14. The apparatus of claim 13, wherein the optical path further comprises: a first optical fiber bundle conveying the incident beam to the housing; the excitation source being external to the housing; and a second optical fiber bundle conveying the scattered radiation to the detector, the detector being external to the housing.

15. The apparatus of claim 13, further comprising: an eye viewing port for finding the tattoo spot and for properly aligning the incident beam, the eye viewing port further comprising an eye viewing port, the eye viewing port being mounted in the housing on a side of the housing opposite the face of the housing that lies flush with the skin such that the focusing lens, the angled mirrir, and the viewing port for a linear optical path to the skin.

16. The apparatus of claim 15, further comprising: a cross-hair reticule for aligning the incident beam with the tattoo spot.

17. The apparatus of claim 15, wherein: the angled mirror has a high reflection coefficient for near-infrared radiation and a near-100% transmission of visible light.

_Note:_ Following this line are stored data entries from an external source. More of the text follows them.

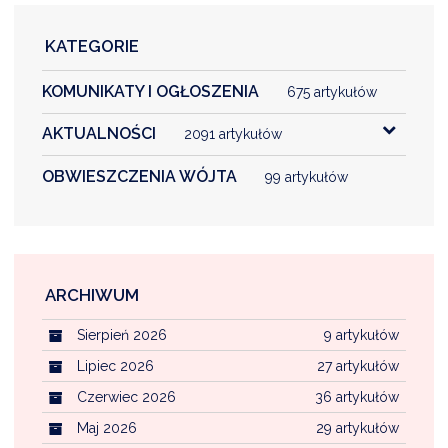
KATEGORIE
KOMUNIKATY I OGŁOSZENIA
675 artykułów
AKTUALNOŚCI
2091 artykułów
OBWIESZCZENIA WÓJTA
99 artykułów
ARCHIWUM
Sierpień 2026
9 artykułów
Lipiec 2026
27 artykułów
Czerwiec 2026
36 artykułów
Maj 2026
29 artykułów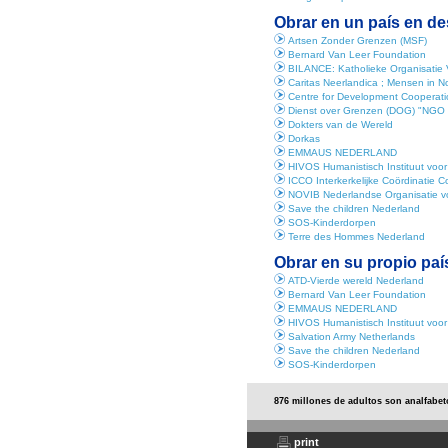
Obrar en un país en de
Artsen Zonder Grenzen (MSF)
Bernard Van Leer Foundation
BILANCE: Katholieke Organisatie
Caritas Neerlandica ; Mensen in 
Centre for Development Cooperati
Dienst over Grenzen (DOG) "NGO 
Dokters van de Wereld
Dorkas
EMMAUS NEDERLAND
HIVOS Humanistisch Instituut voo
ICCO Interkerkelijke Coördinatie 
NOVIB Nederlandse Organisatie vo
Save the children Nederland
SOS-Kinderdorpen
Terre des Hommes Nederland
Obrar en su propio paí
ATD-Vierde wereld Nederland
Bernard Van Leer Foundation
EMMAUS NEDERLAND
HIVOS Humanistisch Instituut voo
Salvation Army Netherlands
Save the children Nederland
SOS-Kinderdorpen
876 millones de adultos son analfabet
print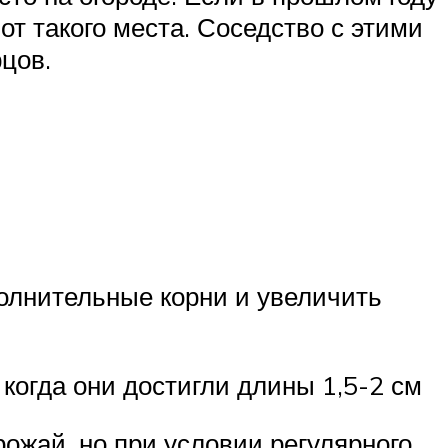
от такого места. Соседство с этими
цов.
полнительные корни и увеличить
когда они достигли длины 1,5-2 см
ожай, но при условии регулярного,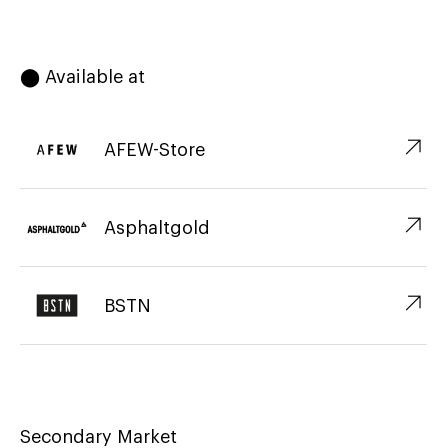
⬤ Available at
↗︎
AFEW-Store
↗︎
Asphaltgold
↗︎
BSTN
Secondary Market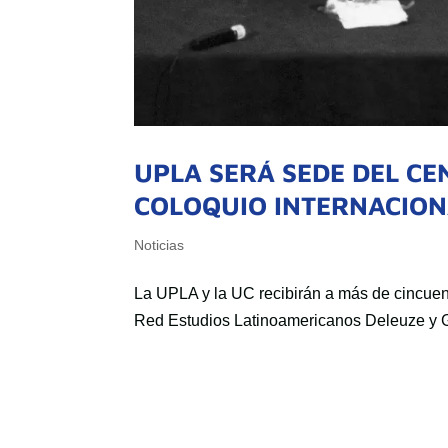
UPLA SERÁ SEDE DEL CE
COLOQUIO INTERNACIO
Noticias
La UPLA y la UC recibirán a más de cincuent
Red Estudios Latinoamericanos Deleuze y G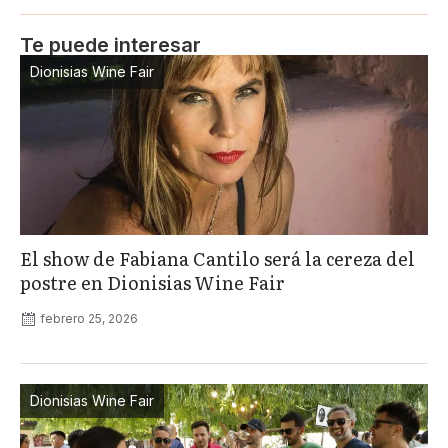
Te puede interesar
Dionisias Wine Fair
El show de Fabiana Cantilo será la cereza del
postre en Dionisias Wine Fair
febrero 25, 2026
Dionisias Wine Fair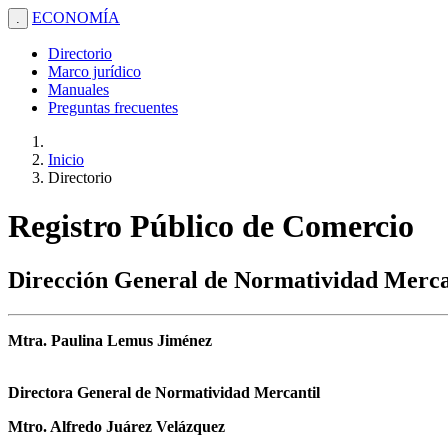
ECONOMÍA
.
Directorio
Marco jurídico
Manuales
Preguntas frecuentes
Inicio
Directorio
Registro Público de Comercio
Dirección General de Normatividad Merca
Mtra. Paulina Lemus Jiménez
Directora General de Normatividad Mercantil
Mtro. Alfredo Juárez Velázquez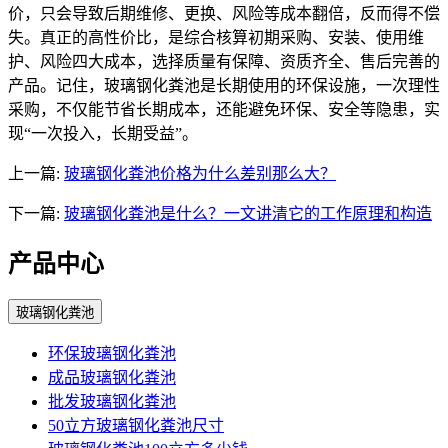
价，只会导致后期维修、更换、风险等成本翻倍，反而得不偿
失。真正的高性价比，是综合核算初期采购、安装、使用维
护、风险四大成本，选择质量有保障、资质齐全、售后完善的
产品。记住，玻璃钢化粪池是长期使用的环保设施，一次理性
采购，不仅能节省长期成本，还能避免环保、安全等隐患，实
现“一次投入，长期受益”。
上一篇:
玻璃钢化粪池价格为什么差别那么大？
下一篇:
玻璃钢化粪池是什么？一文讲清它的工作原理和构造
产品中心
玻璃钢化粪池
环保玻璃钢化粪池
成品玻璃钢化粪池
批发玻璃钢化粪池
50立方玻璃钢化粪池尺寸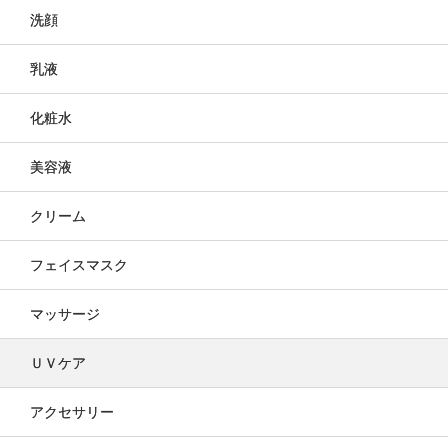
洗顔
乳液
化粧水
美容液
クリーム
フェイスマスク
マッサージ
ＵＶケア
アクセサリー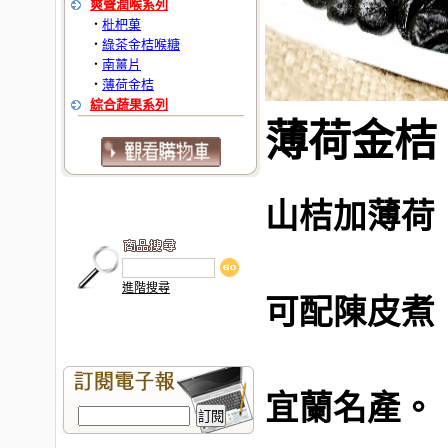
爽聲潤喉系列
枇杷菓
‧
綠茶金桔喉糖
‧
南薑片
‧
薄荷金桔
‧
綜合蔬果系列
薄荷金桔
山桔加薄荷
進階搜尋
可配陳皮煮
宜蘭名產。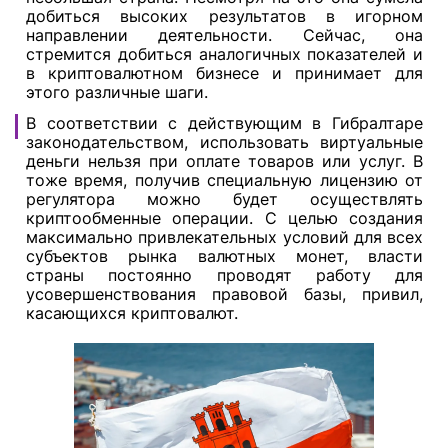
добиться высоких результатов в игорном
направлении деятельности. Сейчас, она
стремится добиться аналогичных показателей и
в криптовалютном бизнесе и принимает для
этого различные шаги.
В соответствии с действующим в Гибралтаре
законодательством, использовать виртуальные
деньги нельзя при оплате товаров или услуг. В
тоже время, получив специальную лицензию от
регулятора можно будет осуществлять
криптообменные операции. С целью создания
максимально привлекательных условий для всех
субъектов рынка валютных монет, власти
страны постоянно проводят работу для
усовершенствования правовой базы, привил,
касающихся криптовалют.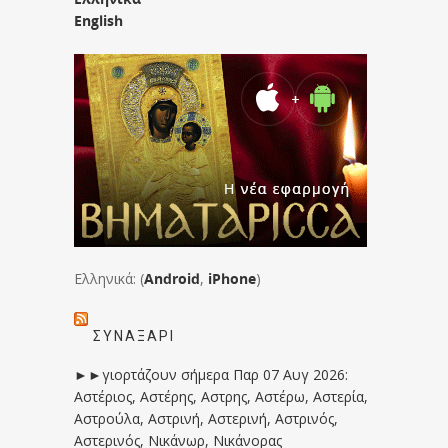
English
Ελληνικά: (
Android
,
iPhone
)
ΣΥΝΑΞΆΡΙ
►►γιορτάζουν σήμερα Παρ 07 Αυγ 2026:
Αστέριος, Αστέρης, Αστρης, Αστέρω, Αστερία,
Αστρούλα, Αστρινή, Αστερινή, Αστρινός,
Αστερινός, Νικάνωρ, Νικάνορας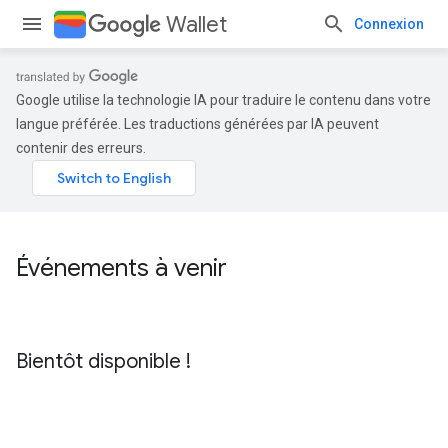
Wallet
Connexion
Google utilise la technologie IA pour traduire le contenu dans votre
langue préférée. Les traductions générées par IA peuvent
contenir des erreurs.
Événements à venir
Bientôt disponible !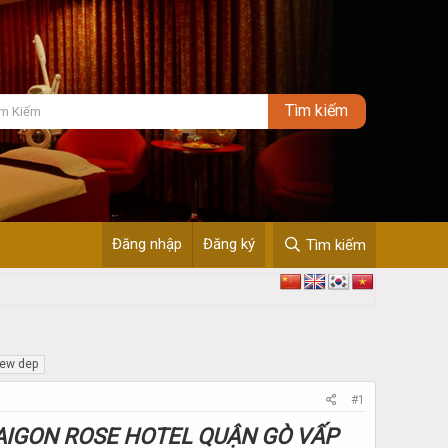
Đăng nhập
Đăng ký
Tìm kiếm
iew dep
#1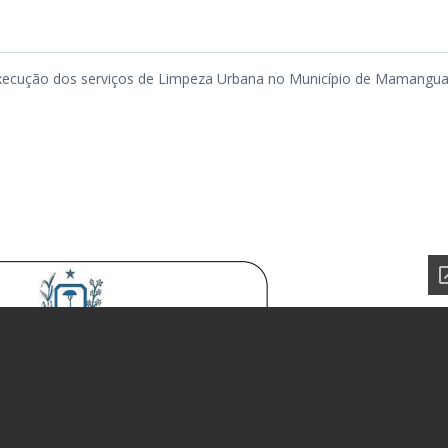
execução dos serviços de Limpeza Urbana no Município de Mamangu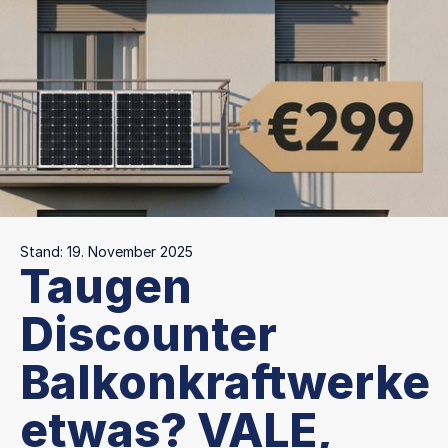
Stand: 19. November 2025
Taugen
Discounter
Balkonkraftwerke
etwas? VALE,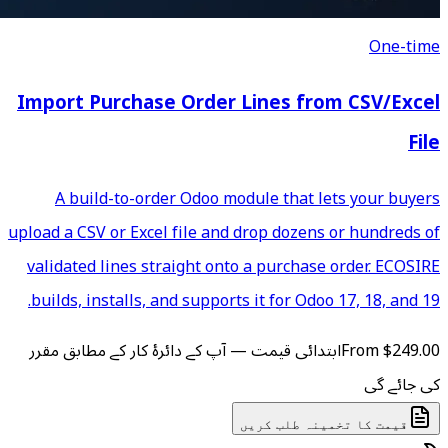
Import Purchase Order 
A build-to-order Odoo mod
upload a CSV or Excel file and 
validated lines straight onto
builds, installs, and supports
 آپ کے دائرۂ کار کے مطابق مقرر
ں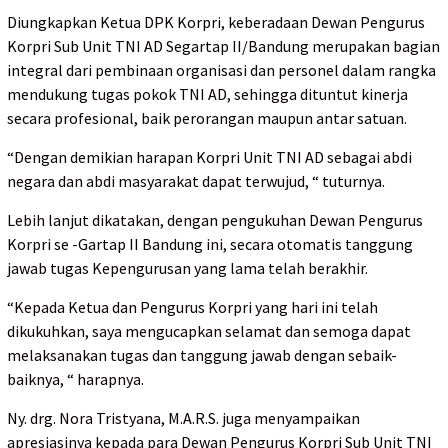
Diungkapkan Ketua DPK Korpri, keberadaan Dewan Pengurus
Korpri Sub Unit TNI AD Segartap II/Bandung merupakan bagian
integral dari pembinaan organisasi dan personel dalam rangka
mendukung tugas pokok TNI AD, sehingga dituntut kinerja
secara profesional, baik perorangan maupun antar satuan.
“Dengan demikian harapan Korpri Unit TNI AD sebagai abdi
negara dan abdi masyarakat dapat terwujud, “ tuturnya.
Lebih lanjut dikatakan, dengan pengukuhan Dewan Pengurus
Korpri se -Gartap II Bandung ini, secara otomatis tanggung
jawab tugas Kepengurusan yang lama telah berakhir.
“Kepada Ketua dan Pengurus Korpri yang hari ini telah
dikukuhkan, saya mengucapkan selamat dan semoga dapat
melaksanakan tugas dan tanggung jawab dengan sebaik-
baiknya, “ harapnya.
Ny. drg. Nora Tristyana, M.A.R.S. juga menyampaikan
apresiasinya kepada para Dewan Pengurus Korpri Sub Unit TNI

18. The apparatus of claim 13, wherein: the incident light beam provides near-infrared excitation light.

19. The apparatus of claim 13, further comprising: a window positioned in the face of the housing that mounts flush to the skin, the window having a refractive index that is substantially similar to that of the skin, the window providing a surface near the skin onto which a grease may be applied to reduce discontinuity in refractive index between the skin surface and the window.